Complete step-by-step answer:
We have given that,
 \[\Rightarrow {{32}^{-\dfrac{2}{5}}}\]
It is the exponential term.
Base = \[32\]
It can be expressed as;
 \[\Rightarrow 32=2\times 2\times 2\times 2\times 2\]
 \[\Rightarrow 32={{2}^{5}}\]
Therefore,
We can write the given term in the question as,
 \[\Rightarrow {{32}^{-\dfrac{2}{5}}}={{\left( {{2}^{5}} \right)}^{-\dfrac{2}{5}}}\]
Using the properties of laws and exponents that is given by,
 \[{{\left( {{a}^{m}} \right)}^{n}}={{a}^{m\times n}}\]
Applying this property, we will obtain
 \[\Rightarrow {{32}^{-\dfrac{2}{5}}}={{\left( {{2}^{5}} \right)}^{-\dfrac{2}{5}}}={{2}^{5\times \left( -\dfrac{2}{5} \right)}}\]
Simplifying the powers in the above term, we will get
 \[\Rightarrow {{32}^{-\dfrac{2}{5}}}={{\left( {{2}^{5}} \right)}^{-\dfrac{2}{5}}}={{2}^{5\times \left( -\dfrac{2}{5} \right)}}={{2}^{-2}}\]
Using the properties of laws and exponents for the negative exponent that is given by,
 \[{{a}^{-m}}=\dfrac{1}{{{a}^{m}}}\]
Applying this property, we will obtain
 \[\Rightarrow {{32}^{-\dfrac{2}{5}}}={{\left( {{2}^{5}} \right)}^{-\dfrac{2}{5}}}={{2}^{5\times \left( -\dfrac{2}{5} \right)}}={{2}^{-2}}=\dfrac{1}{{{2}^{2}}}\]
Simplifying the powers in the above term, we will get
 \[\Rightarrow {{32}^{-\dfrac{2}{5}}}={{\left( {{2}^{5}} \right)}^{-\dfrac{2}{5}}}={{2}^{5\times \left( -\dfrac{2}{5} \right)}}={{2}^{-2}}=\dfrac{1}{{{2}^{2}}}=\dfrac{1}{4}\]
Therefore,
 \[\Rightarrow {{32}^{-\dfrac{2}{5}}}=\dfrac{1}{4}\]
Hence, this is the required answer.
So, the correct answer is “$\dfrac{1}{4}$”.

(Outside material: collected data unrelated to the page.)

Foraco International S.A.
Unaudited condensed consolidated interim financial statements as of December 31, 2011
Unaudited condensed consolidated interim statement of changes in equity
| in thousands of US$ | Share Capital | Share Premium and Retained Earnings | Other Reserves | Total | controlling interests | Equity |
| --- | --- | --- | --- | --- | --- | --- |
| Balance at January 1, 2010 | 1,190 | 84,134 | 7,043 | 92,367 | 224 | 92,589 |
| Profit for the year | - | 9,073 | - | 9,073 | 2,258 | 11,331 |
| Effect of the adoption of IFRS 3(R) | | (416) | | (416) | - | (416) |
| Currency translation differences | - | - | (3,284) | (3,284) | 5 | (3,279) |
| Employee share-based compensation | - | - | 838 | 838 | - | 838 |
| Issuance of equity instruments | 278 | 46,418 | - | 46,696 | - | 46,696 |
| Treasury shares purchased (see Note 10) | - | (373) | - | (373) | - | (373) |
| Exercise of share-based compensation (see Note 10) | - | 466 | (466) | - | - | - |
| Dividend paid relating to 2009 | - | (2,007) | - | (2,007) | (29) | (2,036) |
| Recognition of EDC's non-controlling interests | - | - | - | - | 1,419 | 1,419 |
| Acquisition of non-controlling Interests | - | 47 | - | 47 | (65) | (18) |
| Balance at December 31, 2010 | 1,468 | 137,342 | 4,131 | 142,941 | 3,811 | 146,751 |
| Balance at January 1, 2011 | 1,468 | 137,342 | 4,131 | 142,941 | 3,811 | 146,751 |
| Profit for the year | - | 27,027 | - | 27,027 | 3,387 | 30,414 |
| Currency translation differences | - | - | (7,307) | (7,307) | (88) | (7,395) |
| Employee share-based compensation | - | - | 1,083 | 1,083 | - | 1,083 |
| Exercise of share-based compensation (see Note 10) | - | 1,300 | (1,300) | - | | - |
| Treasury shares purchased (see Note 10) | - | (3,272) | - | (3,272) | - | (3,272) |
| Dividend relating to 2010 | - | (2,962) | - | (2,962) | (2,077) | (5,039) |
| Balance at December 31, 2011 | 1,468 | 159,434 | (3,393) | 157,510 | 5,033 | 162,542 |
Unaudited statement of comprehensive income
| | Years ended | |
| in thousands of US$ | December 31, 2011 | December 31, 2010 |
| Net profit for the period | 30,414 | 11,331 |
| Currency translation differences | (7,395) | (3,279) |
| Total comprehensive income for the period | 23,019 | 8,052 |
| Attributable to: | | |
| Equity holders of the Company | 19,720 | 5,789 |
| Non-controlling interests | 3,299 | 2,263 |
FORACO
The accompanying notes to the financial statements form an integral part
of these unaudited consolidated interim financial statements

Note: While solving these types of questions, students should remember all the laws of exponents as they will be able to solve the question easily. Students need to remember that also if a number is expressed in exponential form and has a negative exponent, then first we need to convert the negative exponent to a positive exponent by taking the reciprocal of the base. While applying any law of exponents we should very carefully write the terms in a respective form as it is given in the associated law to it.